### Directions
Return every line from the one with "middle tip: (386, 732)" through the one with "ring mcp: (101, 212)", inclusive, exactly as it appears below.

Human pose keypoint data:
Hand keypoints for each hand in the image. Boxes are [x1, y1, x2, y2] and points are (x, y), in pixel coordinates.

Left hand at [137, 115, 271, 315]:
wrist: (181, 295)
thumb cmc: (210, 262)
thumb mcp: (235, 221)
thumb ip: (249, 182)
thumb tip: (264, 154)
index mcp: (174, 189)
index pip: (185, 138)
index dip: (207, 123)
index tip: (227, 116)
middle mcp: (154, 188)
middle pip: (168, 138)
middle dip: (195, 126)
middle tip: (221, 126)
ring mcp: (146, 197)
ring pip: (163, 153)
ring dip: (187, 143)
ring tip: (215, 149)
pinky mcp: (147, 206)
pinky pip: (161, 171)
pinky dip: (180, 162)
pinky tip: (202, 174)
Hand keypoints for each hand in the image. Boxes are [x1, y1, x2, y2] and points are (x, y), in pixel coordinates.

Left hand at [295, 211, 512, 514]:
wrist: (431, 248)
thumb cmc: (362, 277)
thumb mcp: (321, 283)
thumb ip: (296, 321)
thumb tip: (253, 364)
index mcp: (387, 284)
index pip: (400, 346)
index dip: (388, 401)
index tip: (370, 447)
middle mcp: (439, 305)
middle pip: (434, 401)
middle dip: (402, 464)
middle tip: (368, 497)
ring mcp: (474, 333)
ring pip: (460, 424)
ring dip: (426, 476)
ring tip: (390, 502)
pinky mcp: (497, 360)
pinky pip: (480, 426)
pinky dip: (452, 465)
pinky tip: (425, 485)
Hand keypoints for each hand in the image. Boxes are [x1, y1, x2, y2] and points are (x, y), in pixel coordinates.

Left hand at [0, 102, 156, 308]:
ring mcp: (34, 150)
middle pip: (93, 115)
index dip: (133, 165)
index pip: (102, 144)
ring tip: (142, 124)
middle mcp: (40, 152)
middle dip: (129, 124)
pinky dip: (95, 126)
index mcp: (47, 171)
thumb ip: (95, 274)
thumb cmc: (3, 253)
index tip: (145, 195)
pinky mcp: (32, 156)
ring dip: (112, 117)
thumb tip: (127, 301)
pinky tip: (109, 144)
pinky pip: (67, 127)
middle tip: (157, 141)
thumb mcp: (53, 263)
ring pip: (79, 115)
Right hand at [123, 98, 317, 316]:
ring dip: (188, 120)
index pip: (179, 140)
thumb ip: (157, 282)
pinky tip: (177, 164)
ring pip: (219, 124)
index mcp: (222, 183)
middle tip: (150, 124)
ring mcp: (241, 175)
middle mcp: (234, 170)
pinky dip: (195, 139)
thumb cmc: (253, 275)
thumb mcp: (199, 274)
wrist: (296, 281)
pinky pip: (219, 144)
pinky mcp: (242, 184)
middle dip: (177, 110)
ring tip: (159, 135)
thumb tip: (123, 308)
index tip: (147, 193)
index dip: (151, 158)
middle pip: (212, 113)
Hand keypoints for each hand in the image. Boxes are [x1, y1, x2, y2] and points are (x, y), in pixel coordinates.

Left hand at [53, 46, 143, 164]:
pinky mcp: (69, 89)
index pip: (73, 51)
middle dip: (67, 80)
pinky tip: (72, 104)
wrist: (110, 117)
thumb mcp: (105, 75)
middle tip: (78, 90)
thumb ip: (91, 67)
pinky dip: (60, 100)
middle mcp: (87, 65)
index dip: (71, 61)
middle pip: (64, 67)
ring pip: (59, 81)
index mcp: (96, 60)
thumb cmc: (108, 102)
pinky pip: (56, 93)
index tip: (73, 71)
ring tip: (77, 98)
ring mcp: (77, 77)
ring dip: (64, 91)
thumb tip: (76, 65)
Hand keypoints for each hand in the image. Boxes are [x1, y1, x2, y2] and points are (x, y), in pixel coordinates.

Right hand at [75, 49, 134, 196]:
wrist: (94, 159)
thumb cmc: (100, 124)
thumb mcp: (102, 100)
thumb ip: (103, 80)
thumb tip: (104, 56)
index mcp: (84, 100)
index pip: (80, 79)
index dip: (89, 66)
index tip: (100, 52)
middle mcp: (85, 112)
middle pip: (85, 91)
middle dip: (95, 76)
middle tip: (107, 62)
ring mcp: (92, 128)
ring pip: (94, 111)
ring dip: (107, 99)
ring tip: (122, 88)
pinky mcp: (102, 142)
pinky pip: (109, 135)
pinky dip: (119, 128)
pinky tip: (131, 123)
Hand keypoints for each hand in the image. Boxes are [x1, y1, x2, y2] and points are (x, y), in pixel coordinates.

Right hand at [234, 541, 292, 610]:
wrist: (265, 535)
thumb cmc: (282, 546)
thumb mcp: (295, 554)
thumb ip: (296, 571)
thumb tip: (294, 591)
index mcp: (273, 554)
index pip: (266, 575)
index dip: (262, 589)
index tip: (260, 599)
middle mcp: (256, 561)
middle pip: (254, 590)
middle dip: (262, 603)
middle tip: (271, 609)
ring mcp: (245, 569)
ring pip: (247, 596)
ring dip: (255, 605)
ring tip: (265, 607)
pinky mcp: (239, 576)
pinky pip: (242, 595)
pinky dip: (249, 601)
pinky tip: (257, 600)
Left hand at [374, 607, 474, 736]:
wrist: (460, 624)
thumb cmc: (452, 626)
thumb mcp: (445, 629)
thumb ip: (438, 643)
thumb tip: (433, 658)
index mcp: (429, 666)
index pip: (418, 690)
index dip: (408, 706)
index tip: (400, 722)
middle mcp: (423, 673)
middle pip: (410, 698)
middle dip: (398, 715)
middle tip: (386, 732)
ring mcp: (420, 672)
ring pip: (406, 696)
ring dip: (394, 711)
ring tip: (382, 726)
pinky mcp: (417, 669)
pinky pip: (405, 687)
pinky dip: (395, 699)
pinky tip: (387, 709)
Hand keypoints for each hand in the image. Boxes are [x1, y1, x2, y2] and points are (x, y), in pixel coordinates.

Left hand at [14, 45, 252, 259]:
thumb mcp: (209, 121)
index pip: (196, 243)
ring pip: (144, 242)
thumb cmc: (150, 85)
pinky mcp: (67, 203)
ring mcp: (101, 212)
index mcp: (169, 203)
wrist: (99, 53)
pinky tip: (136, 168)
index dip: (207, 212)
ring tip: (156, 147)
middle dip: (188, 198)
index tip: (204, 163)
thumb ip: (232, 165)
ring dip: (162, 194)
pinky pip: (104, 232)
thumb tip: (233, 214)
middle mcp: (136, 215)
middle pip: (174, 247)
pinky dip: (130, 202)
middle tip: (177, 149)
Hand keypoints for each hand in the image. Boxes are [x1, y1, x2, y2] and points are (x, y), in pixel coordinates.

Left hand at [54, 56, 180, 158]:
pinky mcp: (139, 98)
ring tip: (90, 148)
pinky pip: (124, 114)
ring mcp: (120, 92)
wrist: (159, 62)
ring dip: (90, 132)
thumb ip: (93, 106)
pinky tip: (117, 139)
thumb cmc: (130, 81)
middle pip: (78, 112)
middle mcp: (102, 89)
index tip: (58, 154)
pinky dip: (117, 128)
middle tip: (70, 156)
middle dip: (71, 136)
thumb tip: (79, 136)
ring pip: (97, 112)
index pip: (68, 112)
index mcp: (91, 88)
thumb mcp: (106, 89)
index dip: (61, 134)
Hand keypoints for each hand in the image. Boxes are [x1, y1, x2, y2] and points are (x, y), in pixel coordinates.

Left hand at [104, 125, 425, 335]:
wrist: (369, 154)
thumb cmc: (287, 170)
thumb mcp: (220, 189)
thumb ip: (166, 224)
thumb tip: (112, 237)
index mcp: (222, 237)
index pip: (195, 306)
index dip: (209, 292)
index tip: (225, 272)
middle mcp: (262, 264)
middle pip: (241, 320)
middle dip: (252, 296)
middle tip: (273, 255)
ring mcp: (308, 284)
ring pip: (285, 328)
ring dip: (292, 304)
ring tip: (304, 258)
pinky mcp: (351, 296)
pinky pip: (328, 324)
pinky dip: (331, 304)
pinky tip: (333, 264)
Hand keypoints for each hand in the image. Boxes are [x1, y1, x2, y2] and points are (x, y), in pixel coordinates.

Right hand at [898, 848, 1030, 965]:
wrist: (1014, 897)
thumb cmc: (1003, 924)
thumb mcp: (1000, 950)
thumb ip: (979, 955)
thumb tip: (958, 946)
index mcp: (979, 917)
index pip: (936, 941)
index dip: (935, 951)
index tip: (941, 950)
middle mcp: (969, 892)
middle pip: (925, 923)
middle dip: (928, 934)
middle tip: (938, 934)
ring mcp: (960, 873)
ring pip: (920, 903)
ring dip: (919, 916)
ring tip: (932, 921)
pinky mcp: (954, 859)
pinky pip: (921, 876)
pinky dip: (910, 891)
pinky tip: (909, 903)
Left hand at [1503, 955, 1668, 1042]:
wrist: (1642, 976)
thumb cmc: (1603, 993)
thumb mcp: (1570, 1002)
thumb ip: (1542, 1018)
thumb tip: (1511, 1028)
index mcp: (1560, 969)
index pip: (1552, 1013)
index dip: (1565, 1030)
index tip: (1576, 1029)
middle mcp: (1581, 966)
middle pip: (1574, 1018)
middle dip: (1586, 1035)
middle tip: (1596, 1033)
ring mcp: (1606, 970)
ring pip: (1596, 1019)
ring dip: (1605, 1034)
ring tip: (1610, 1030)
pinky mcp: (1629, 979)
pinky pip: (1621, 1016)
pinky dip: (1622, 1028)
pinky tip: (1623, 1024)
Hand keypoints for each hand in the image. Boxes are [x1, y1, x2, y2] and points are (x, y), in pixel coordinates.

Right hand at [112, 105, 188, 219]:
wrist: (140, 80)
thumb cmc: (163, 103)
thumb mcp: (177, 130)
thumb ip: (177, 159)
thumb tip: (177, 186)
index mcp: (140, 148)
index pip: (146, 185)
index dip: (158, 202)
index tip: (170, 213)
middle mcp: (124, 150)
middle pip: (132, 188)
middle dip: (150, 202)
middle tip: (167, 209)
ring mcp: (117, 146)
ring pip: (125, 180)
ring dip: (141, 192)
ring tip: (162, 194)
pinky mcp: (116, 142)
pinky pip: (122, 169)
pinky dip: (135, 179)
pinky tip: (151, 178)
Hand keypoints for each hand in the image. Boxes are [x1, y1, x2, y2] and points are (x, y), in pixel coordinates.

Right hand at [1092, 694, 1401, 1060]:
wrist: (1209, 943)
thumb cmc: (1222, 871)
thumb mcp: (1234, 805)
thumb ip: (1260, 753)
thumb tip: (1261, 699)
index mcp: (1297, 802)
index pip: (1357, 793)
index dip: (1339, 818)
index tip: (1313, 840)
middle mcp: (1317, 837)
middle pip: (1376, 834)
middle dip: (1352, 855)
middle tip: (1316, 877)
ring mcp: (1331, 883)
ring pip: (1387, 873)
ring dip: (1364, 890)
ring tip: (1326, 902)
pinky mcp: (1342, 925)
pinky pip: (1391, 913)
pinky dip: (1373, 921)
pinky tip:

### Reply
middle tip: (386, 732)
ring mcp: (420, 672)
ring pip: (406, 696)
ring dip: (394, 711)
ring tip: (382, 726)
pinky mcp: (417, 669)
pinky pip: (405, 687)
pinky dip: (395, 699)
pinky tip: (387, 709)
Hand keypoints for each hand in the image. Boxes are [x1, y1, x2, y2] and points are (x, y), in pixel coordinates.

Left hand at [14, 45, 252, 259]:
thumb mcp: (209, 121)
index pip: (196, 243)
ring pip: (144, 242)
thumb cmc: (150, 85)
pinky mcp: (67, 203)
ring mcp: (101, 212)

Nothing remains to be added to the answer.